▸ **Problem description**
Render the lines of the items from the one containing "оснащения материальных кладовых" through the one containing "оцинкованной стали и могут" as a Markdown table with the columns Row and Line, numbering each row and omitting blank lines.

▸ **Material for this task**

┌──

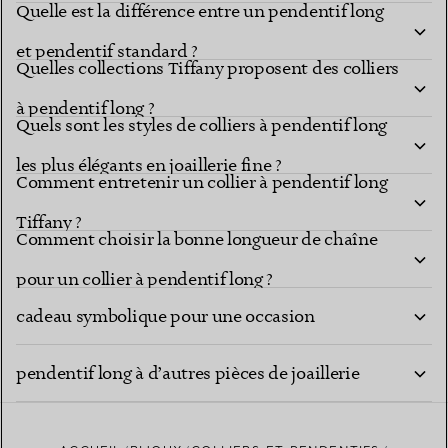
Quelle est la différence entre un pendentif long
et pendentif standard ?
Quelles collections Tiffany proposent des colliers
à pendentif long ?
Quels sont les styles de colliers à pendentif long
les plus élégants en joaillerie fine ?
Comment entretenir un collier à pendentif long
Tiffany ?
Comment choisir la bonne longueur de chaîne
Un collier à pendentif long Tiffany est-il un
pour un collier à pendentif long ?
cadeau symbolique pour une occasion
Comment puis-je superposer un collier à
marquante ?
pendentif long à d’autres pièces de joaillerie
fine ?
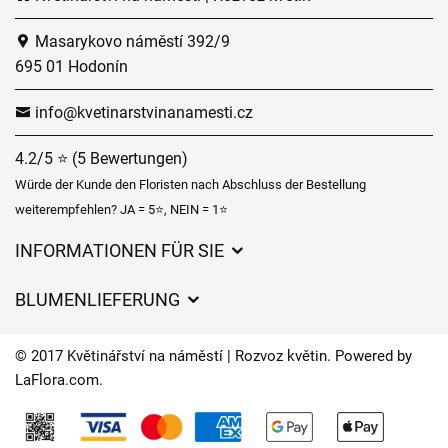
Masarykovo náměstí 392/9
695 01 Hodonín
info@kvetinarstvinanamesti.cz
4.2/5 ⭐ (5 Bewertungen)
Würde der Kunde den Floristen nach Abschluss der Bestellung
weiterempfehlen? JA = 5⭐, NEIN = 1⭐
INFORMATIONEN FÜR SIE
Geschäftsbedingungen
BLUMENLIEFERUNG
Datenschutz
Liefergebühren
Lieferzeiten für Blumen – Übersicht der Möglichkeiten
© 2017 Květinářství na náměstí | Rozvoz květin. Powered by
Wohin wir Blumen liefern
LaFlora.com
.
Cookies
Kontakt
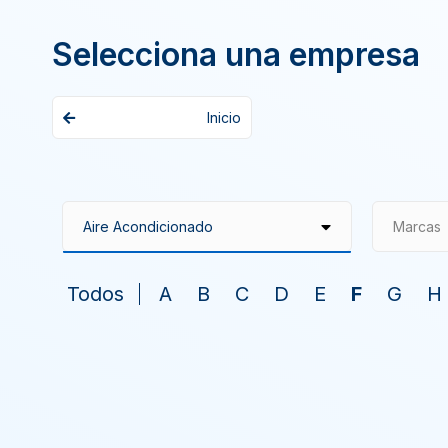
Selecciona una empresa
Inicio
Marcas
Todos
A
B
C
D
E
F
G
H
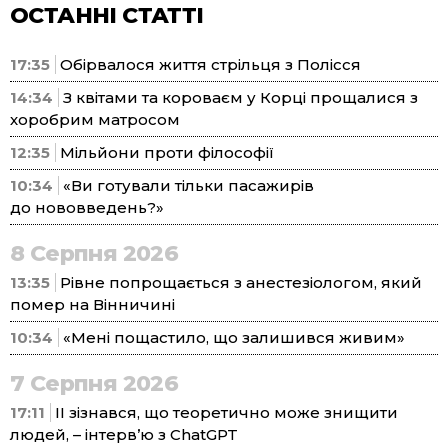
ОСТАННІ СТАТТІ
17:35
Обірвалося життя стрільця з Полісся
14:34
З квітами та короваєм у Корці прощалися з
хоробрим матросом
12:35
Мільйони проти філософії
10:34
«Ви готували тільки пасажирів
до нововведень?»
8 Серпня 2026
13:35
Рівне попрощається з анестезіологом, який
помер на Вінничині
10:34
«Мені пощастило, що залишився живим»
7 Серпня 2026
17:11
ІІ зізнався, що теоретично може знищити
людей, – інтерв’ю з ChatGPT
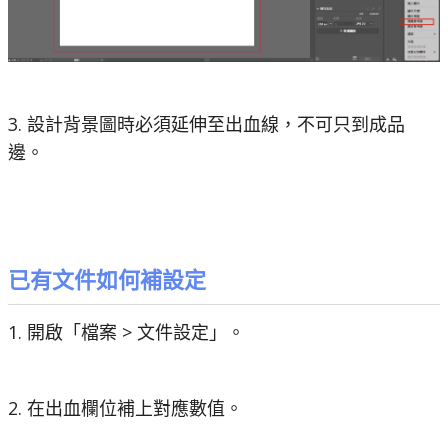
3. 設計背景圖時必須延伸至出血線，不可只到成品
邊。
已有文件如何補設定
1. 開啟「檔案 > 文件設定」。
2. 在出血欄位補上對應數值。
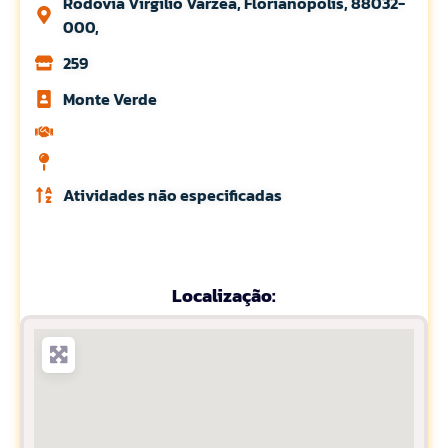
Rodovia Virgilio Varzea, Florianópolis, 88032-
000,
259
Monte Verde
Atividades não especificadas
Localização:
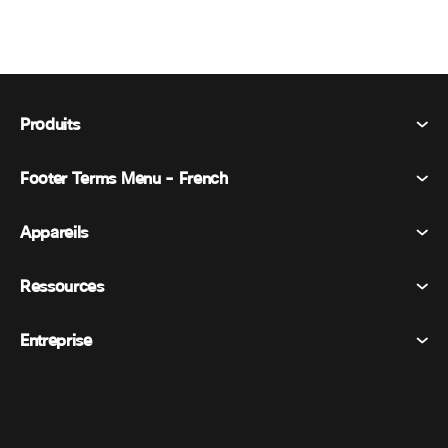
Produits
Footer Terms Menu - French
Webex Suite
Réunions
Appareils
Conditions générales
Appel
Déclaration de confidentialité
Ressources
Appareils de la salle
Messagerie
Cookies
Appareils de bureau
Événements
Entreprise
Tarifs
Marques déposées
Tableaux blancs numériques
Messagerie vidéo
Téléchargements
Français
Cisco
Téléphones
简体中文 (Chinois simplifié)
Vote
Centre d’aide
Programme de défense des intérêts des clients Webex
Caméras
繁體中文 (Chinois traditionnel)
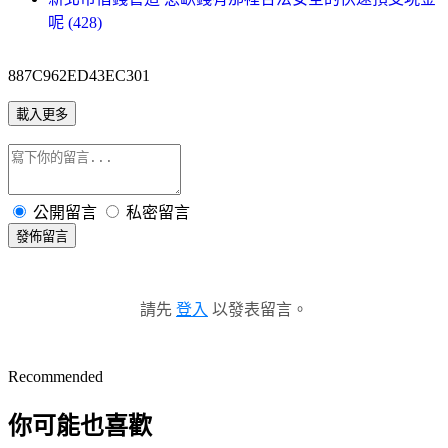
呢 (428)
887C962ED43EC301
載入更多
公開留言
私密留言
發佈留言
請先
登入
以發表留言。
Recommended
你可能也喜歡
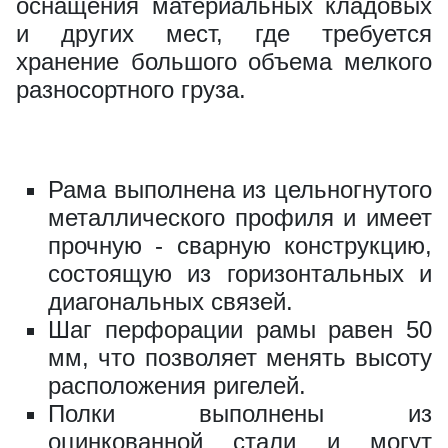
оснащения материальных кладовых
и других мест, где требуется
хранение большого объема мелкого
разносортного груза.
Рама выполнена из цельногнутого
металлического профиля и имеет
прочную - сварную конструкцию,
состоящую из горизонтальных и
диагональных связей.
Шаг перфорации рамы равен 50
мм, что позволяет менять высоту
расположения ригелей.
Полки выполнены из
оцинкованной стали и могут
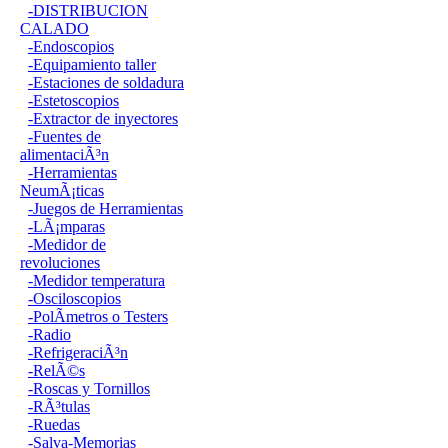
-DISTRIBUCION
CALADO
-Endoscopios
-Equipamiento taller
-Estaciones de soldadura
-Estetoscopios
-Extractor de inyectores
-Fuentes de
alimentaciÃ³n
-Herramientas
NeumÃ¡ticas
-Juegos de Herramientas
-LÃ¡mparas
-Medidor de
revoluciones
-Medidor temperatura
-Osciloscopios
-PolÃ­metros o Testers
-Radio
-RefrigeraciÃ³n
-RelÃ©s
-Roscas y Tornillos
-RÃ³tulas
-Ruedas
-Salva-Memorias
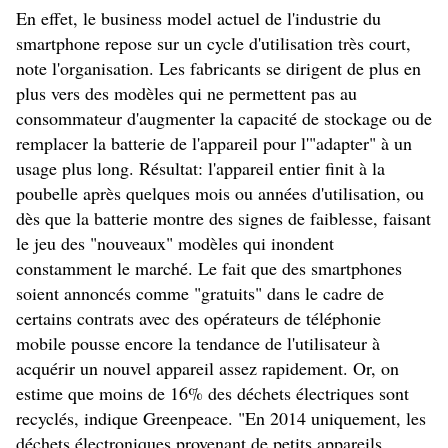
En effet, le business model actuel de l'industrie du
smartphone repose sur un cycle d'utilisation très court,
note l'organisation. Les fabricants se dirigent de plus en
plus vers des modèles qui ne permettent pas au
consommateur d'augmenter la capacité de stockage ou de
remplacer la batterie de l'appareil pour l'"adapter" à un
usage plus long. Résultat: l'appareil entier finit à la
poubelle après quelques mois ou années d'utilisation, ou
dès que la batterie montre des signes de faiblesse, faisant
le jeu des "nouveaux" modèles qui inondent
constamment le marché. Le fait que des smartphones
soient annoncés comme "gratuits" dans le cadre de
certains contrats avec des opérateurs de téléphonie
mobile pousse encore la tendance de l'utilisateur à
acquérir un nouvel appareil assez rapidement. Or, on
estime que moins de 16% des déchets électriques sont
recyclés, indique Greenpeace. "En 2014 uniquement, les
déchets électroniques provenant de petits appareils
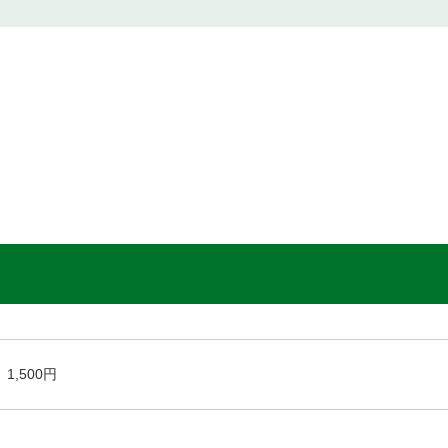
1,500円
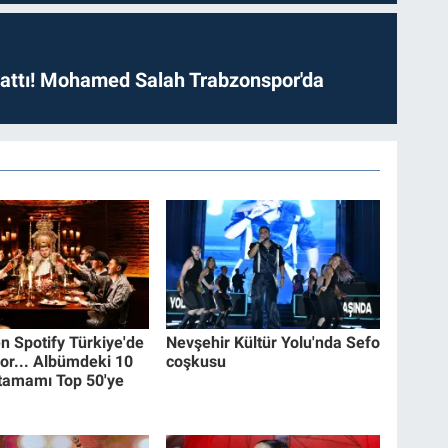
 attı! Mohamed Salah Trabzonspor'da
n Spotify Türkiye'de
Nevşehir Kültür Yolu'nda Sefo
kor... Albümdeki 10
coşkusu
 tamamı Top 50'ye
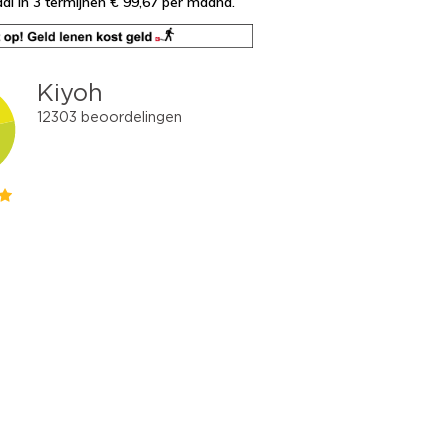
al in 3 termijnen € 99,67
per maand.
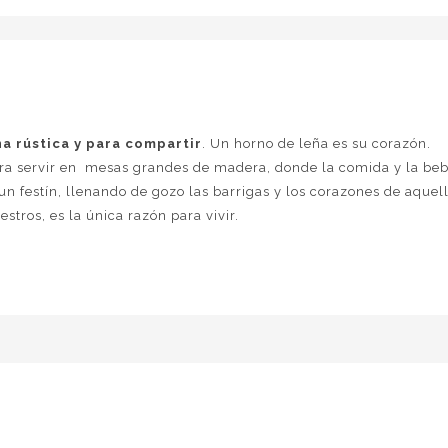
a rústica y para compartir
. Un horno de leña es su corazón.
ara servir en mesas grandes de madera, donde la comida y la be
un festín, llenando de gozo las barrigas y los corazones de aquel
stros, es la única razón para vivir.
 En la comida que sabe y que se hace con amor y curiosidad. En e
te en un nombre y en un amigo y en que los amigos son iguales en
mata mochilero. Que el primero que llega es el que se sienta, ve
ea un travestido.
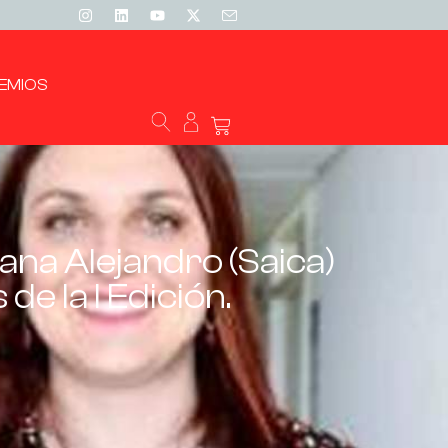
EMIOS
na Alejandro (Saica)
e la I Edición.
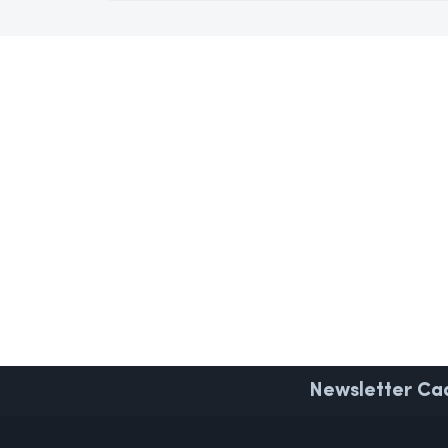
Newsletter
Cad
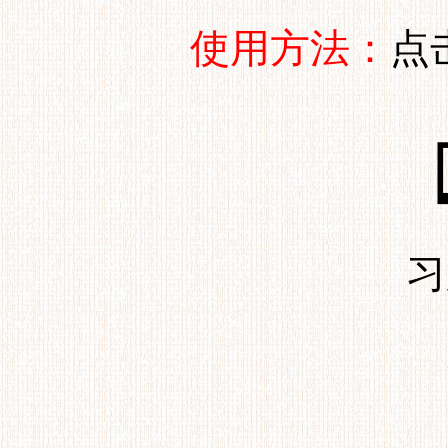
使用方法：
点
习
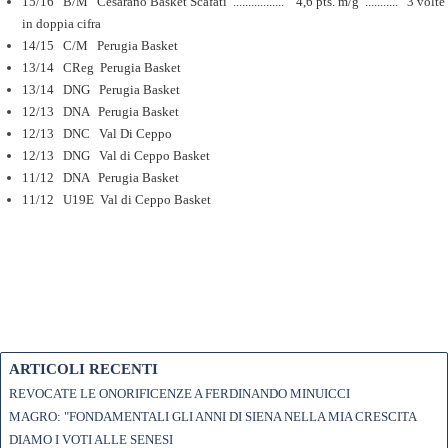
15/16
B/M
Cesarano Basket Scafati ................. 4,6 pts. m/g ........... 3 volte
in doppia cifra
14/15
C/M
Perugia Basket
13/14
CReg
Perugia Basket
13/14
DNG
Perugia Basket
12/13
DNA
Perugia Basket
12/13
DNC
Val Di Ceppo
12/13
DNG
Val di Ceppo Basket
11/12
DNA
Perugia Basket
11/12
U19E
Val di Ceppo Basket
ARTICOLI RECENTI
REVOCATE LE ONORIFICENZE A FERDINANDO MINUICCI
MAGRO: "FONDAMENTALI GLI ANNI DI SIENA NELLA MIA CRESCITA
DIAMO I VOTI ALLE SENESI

└──

▸ **Answer for this exercise**
| Row | Line |
|---|---|
| 1 | оснащения материальных кладовых |
| 2 | и других мест, где требуется |
| 3 | хранение большого объема мелкого |
| 4 | разносортного груза. |
| 5 | Рама выполнена из цельногнутого |
| 6 | металлического профиля и имеет |
| 7 | прочную - сварную конструкцию, |
| 8 | состоящую из горизонтальных и |
| 9 | диагональных связей. |
| 10 | Шаг перфорации рамы равен 50 |
| 11 | мм, что позволяет менять высоту |
| 12 | расположения ригелей. |
| 13 | Полки выполнены из |
| 14 | оцинкованной стали и могут |